Streaming Progress to Clients via MCP

The sendProgress Notification Wrapper

In src/index.ts L76-L86, the sendProgress callback wraps the MCP notification mechanism. This function receives the formatted message string and forwards it to the client using extra.sendNotification() with the method "notifications/progress", ensuring compatibility with the Model-Context-Protocol specification.

Token Generation and Request Isolation

The progress tracking system maintains isolation between concurrent clients through unique progress tokens. As implemented in src/index.ts L73-L74, the system first checks for a client-supplied token in extra._meta?.progressToken, falling back to a generated token formatted as ask_repo_<timestamp>. This token identifies the specific request in all subsequent notifications, preventing cross-contamination of progress updates between simultaneous analyses.

The 250ms Heartbeat Mechanism

Inside src/api.ts L73-L81, the streaming API analyzeRepoStreaming implements a heartbeat mechanism that invokes the progressCallback every 250 milliseconds. This ensures clients receive regular updates even during periods of low token activity, maintaining the animated progress bar and elapsed time counter. The callback receives the latest output from formatMessage(tracker), creating a continuous stream of status information.

## TASK DESCRIPTION
Answer these questions from the text on streaming progress via MCP.
(a) Which method name does the sendProgress callback use when it calls extra.sendNotification()?
(b) Where does the system first look for a client-supplied progress token, and what format does the generated fallback token take?
(c) How often does analyzeRepoStreaming invoke the progressCallback?

## DATA SECTION
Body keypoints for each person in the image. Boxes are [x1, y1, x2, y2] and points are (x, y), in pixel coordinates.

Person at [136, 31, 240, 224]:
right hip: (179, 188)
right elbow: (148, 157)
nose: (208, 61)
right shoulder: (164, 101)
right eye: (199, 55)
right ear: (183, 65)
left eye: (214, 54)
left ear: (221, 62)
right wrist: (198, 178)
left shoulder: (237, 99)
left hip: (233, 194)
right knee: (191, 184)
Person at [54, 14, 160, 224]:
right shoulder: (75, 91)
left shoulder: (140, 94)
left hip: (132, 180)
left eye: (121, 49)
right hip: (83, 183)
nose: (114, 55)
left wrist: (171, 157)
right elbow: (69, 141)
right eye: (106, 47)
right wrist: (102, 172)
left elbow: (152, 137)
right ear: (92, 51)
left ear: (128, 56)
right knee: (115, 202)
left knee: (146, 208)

## OUTPUT
(a) "notifications/progress"
(b) It first checks extra._meta?.progressToken, and the fallback token is formatted as ask_repo_<timestamp>.
(c) Every 250 milliseconds.